▸ Written task
Starting with the first line below, reproduce each line exactly until you have included the one bearing "sales@premiumdina.ru".

[Dataset items]
* * * * * * *

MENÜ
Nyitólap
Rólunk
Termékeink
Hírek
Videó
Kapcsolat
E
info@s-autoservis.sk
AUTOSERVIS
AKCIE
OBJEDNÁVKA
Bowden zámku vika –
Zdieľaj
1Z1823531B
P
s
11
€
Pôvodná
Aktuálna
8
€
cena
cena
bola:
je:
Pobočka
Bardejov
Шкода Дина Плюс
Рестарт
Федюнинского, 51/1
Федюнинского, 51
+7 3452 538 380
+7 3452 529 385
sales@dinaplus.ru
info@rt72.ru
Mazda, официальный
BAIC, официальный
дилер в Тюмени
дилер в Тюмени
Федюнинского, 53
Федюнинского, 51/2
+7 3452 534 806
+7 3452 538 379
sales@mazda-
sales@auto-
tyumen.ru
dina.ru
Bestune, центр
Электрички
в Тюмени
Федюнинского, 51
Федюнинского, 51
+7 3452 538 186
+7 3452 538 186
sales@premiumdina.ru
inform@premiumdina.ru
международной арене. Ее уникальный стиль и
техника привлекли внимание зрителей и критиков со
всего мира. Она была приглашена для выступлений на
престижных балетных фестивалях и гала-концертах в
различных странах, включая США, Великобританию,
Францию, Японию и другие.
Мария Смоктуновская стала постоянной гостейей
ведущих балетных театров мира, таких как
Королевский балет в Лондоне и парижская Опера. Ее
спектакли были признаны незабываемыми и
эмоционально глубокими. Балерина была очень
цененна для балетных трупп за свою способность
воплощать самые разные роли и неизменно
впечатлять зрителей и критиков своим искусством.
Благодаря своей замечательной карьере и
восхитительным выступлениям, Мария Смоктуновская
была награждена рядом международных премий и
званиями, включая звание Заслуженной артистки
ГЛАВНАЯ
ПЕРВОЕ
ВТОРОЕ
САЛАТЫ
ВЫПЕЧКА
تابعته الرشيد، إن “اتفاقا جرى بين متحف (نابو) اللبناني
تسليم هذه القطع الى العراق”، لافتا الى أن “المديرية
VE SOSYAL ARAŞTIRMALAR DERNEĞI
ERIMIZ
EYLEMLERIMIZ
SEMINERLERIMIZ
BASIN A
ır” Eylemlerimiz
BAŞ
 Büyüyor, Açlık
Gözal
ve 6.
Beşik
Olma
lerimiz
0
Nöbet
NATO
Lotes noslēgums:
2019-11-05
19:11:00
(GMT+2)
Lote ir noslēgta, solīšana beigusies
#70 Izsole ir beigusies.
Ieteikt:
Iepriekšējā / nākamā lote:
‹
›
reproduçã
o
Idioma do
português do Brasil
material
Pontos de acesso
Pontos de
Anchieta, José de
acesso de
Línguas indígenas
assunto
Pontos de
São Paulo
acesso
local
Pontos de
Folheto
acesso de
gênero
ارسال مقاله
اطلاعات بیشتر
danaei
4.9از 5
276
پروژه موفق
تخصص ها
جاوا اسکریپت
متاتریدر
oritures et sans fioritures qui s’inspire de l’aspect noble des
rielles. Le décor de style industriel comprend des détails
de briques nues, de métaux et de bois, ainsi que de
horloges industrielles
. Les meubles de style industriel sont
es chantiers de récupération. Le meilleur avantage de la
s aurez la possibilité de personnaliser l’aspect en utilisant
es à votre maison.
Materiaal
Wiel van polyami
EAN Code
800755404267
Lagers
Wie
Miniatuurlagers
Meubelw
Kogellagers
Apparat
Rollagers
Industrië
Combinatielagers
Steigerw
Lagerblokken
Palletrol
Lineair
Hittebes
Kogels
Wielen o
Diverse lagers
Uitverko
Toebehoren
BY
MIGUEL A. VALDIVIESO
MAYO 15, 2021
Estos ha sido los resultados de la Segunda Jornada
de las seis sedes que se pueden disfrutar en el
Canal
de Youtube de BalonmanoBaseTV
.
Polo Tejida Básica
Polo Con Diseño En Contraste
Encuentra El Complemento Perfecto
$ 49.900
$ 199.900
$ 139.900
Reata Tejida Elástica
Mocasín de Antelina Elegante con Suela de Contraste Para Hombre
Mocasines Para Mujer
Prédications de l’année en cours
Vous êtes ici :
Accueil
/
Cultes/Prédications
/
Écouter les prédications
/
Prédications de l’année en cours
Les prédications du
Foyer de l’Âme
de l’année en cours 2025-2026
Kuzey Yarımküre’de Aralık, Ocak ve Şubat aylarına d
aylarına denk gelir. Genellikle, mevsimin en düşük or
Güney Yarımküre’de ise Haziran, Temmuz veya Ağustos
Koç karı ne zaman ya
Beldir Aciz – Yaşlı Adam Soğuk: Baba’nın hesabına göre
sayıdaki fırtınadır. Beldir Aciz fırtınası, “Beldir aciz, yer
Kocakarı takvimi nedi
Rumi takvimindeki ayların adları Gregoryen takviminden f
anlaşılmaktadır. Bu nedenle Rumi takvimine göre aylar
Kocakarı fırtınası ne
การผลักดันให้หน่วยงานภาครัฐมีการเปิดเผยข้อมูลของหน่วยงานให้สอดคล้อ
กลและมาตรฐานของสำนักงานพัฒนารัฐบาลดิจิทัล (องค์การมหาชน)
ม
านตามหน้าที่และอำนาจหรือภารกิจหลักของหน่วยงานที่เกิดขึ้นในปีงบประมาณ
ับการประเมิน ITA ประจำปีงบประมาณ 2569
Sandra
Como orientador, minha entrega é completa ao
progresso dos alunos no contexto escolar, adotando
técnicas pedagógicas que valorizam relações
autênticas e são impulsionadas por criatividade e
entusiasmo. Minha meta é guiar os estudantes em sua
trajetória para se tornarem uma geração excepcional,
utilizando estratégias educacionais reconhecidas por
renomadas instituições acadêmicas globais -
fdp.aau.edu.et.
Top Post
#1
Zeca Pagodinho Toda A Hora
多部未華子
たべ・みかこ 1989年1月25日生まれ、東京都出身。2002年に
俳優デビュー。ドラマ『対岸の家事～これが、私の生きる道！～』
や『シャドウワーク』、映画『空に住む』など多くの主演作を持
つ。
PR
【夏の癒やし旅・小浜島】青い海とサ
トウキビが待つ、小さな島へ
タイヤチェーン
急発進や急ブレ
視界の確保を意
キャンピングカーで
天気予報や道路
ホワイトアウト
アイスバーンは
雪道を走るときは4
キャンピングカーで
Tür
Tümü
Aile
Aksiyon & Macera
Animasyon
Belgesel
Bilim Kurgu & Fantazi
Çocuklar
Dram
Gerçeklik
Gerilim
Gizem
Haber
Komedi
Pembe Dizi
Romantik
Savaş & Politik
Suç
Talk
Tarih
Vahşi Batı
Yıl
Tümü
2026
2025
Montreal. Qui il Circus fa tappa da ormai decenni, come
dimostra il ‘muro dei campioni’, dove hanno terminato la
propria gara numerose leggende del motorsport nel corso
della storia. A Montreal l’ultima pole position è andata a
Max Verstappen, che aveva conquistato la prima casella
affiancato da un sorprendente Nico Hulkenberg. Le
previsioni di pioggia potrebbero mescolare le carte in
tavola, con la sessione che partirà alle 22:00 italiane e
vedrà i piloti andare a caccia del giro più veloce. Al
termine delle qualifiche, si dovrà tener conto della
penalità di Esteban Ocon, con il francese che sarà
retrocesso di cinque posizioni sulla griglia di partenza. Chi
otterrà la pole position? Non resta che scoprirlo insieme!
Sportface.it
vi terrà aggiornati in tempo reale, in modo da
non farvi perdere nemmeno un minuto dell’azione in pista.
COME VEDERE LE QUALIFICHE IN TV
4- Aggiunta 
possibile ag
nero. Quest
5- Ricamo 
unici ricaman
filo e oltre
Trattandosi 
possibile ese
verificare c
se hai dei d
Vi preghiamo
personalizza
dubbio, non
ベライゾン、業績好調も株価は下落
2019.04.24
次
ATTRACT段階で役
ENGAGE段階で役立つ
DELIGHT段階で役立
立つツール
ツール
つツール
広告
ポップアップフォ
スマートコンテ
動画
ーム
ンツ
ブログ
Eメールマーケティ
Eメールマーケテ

* * * * * * *

▸ Task output
MENÜ
Nyitólap
Rólunk
Termékeink
Hírek
Videó
Kapcsolat
E
info@s-autoservis.sk
AUTOSERVIS
AKCIE
OBJEDNÁVKA
Bowden zámku vika –
Zdieľaj
1Z1823531B
P
s
11
€
Pôvodná
Aktuálna
8
€
cena
cena
bola:
je:
Pobočka
Bardejov
Шкода Дина Плюс
Рестарт
Федюнинского, 51/1
Федюнинского, 51
+7 3452 538 380
+7 3452 529 385
sales@dinaplus.ru
info@rt72.ru
Mazda, официальный
BAIC, официальный
дилер в Тюмени
дилер в Тюмени
Федюнинского, 53
Федюнинского, 51/2
+7 3452 534 806
+7 3452 538 379
sales@mazda-
sales@auto-
tyumen.ru
dina.ru
Bestune, центр
Электрички
в Тюмени
Федюнинского, 51
Федюнинского, 51
+7 3452 538 186
+7 3452 538 186
sales@premiumdina.ru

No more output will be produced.